Tuesday, November 23, 2010

Her beauty was a curse!

The fairest of her seven sisters, the heavens she did adorn.
Greatly loved she was by all, until she was three.
Her age enriched her charm, her charm tempted envy.
Her sisters felt rejected, for all that was there was hers,
The love, the care, the admiration; her beauty was a curse.

At thirteen, she was the prettiest lass around.
Still full of innocence, her kindness knew no bounds.
But fate had other plans for our little princess,
For it is brutal and selfish, and is ever too merciless.
She suffered from a loss for which nothing could reimburse.
Her modesty had been shredded; her beauty was a curse.

Before she could learn what womanhood meant,
At an age so tender, it’s a shame that she underwent
Such a trauma.

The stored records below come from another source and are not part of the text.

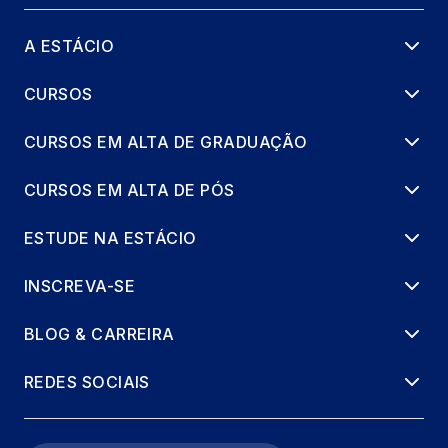
A ESTÁCIO
CURSOS
CURSOS EM ALTA DE GRADUAÇÃO
CURSOS EM ALTA DE PÓS
ESTUDE NA ESTÁCIO
INSCREVA-SE
BLOG & CARREIRA
REDES SOCIAIS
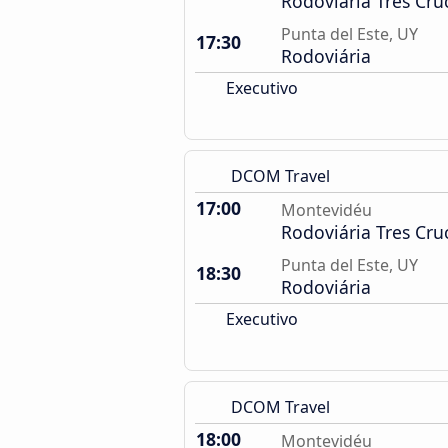
Rodoviária Tres Cru
Punta del Este, UY
17:30
Rodoviária
Executivo
DCOM Travel
17:00
Montevidéu
Rodoviária Tres Cru
Punta del Este, UY
18:30
Rodoviária
Executivo
DCOM Travel
18:00
Montevidéu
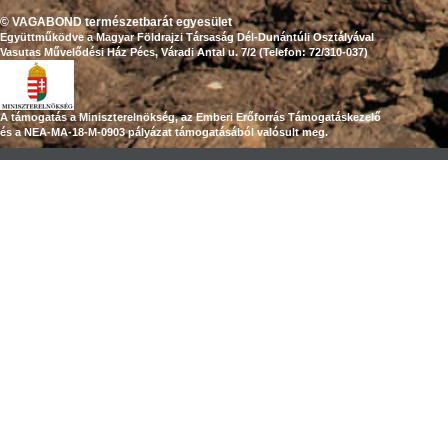
© VAGABOND természetbarát egyesület
Együttműködve a Magyar Földrajzi Társaság Dél-Dunántúli Osztályával
Vasutas Művelődési Ház Pécs, Váradi Antal u. 7/2 (Telefon: 72/310-037)
A támogatás a Miniszterelnökség, az Emberi Erőforrás Támogatáskezelő
és a NEA-MA-18-M-0903 pályázat támogatásából valósult meg.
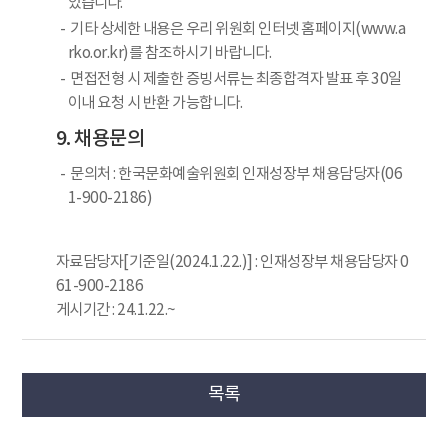
있습니다.
기타 상세한 내용은 우리 위원회 인터넷 홈페이지(www.a
rko.or.kr)를 참조하시기 바랍니다.
면접전형 시 제출한 증빙서류는 최종합격자 발표 후 30일
이내 요청 시 반환 가능합니다.
9. 채용문의
문의처 : 한국문화예술위원회 인재성장부 채용담당자(06
1-900-2186)
자료담당자[기준일(2024.1.22.)] : 인재성장부 채용담당자 0
61-900-2186
게시기간 : 24.1.22.~
목록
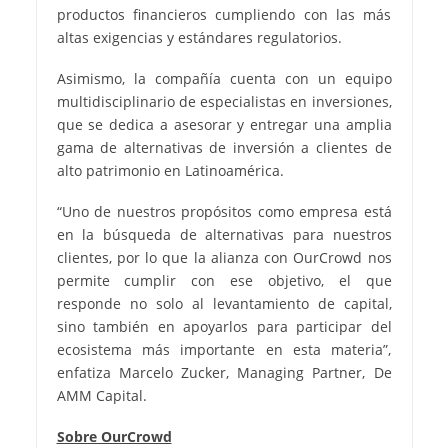
productos financieros cumpliendo con las más
altas exigencias y estándares regulatorios.
Asimismo, la compañía cuenta con un equipo
multidisciplinario de especialistas en inversiones,
que se dedica a asesorar y entregar una amplia
gama de alternativas de inversión a clientes de
alto patrimonio en Latinoamérica.
“Uno de nuestros propósitos como empresa está
en la búsqueda de alternativas para nuestros
clientes, por lo que la alianza con OurCrowd nos
permite cumplir con ese objetivo, el que
responde no solo al levantamiento de capital,
sino también en apoyarlos para participar del
ecosistema más importante en esta materia”,
enfatiza Marcelo Zucker, Managing Partner, De
AMM Capital.
Sobre OurCrowd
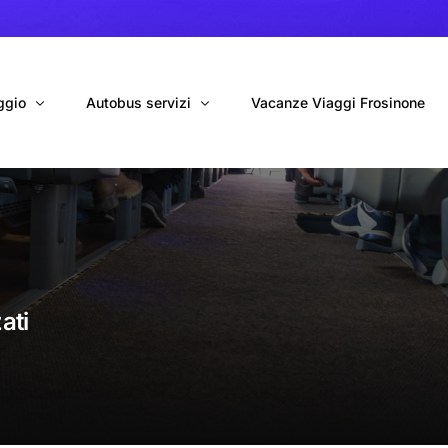
ggio
Autobus servizi
Vacanze Viaggi Frosinone
bus con conducente
Navetta Autobus da Fiumicino
ggio autobus Tour organizzati
Navetta Autobus da Ciampino
gio 9 Posti Online
Autobus per Tour privati
ati
erimenti privati
Cinecittà World in BUS
Roma World in BUS
Autobus per il Mare (Frosinone – Terracina)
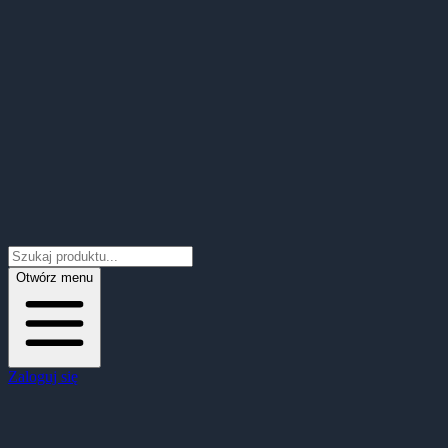
Otwórz menu
Zaloguj się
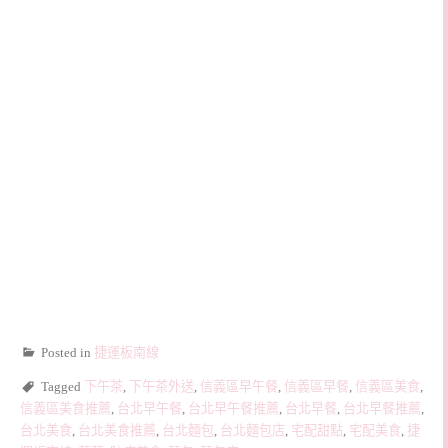
Posted in
捷運板南線
Tagged
下午茶
,
下午茶外送
,
信義區早午餐
,
信義區早餐
,
信義區美食
,
信義區美食推薦
,
台北早午餐
,
台北早午餐推薦
,
台北早餐
,
台北早餐推薦
,
台北美食
,
台北美食推薦
,
台北麵包
,
台北麵包店
,
宅配甜點
,
宅配美食
,
捷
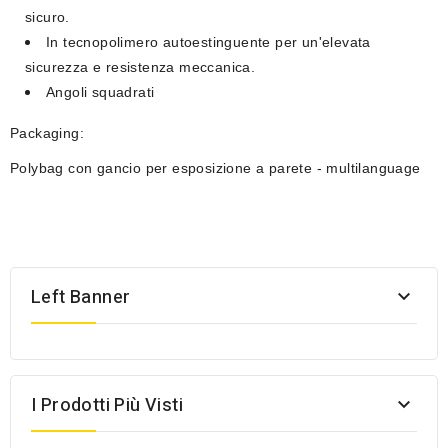
sicuro.
In tecnopolimero autoestinguente per un'elevata
sicurezza e resistenza meccanica.
Angoli squadrati
Packaging:
Polybag con gancio per esposizione a parete - multilanguage
Left Banner

I Prodotti Più Visti


Guilty for others’ sins and deeds,
She was being blamed unduly, such are human creeds.
Caged for her lifetime, who once was free as birds,
Her wings had been crumpled; her beauty was a curse.

The kingdom looked lively as everyone celebrated
The arrival of the day that they had so long awaited.
Our princess was tying knots with a prince of a land nearby.
He wasn’t any prince charming, neither the love of her life.
She had lost the right to love, forced to kill her impulse,
Her will had been subdued; her beauty was a curse.

Leaving her dreams behind, the dreams of a happy valley afar
And a palace on top of it, with rooms full of hanging stars.
Dreams of a handsome young duke riding on a black stallion,
Loving, caring and generous; modest and one in a million.
This dream she had dreamt since so long, for days, months and years.
She had been forced to let it go; her beauty was a curse.

She was eighteen and the fifth wife to a monarch who was fifty.
He was rich and able, but cruel; his heart was filthy.
She endured all the torture that he projected onto her
Without any complaints or whines, every minute she would suffer.
The pain was unbearable, but she held back her tears,
For she thought she was unworthy, impure; her beauty was a curse.

She sat near the window, her eyes fixed on the swing outside.
She waited to hear some giggles, a grief she could no more hide.
Her lap was still idle, though she was thirty then,
Her face wrinkled, body enfeebled, with ages of burden,
Burden of being a woman, a woman who yet longed to nurse,
Nurse a child of her own, whose beauty would not be a curse!

She was not the only one, the other four also failed to conceive,
The prince was the reason after all, which others refused to believe.
So he brought another princess to join the royalty, in vain.
And our princess lived the rest of her life, repenting in pain,
Trying to figure out what went wrong, why all these failures
Was her being beautiful a sin, and her beauty indeed a curse?!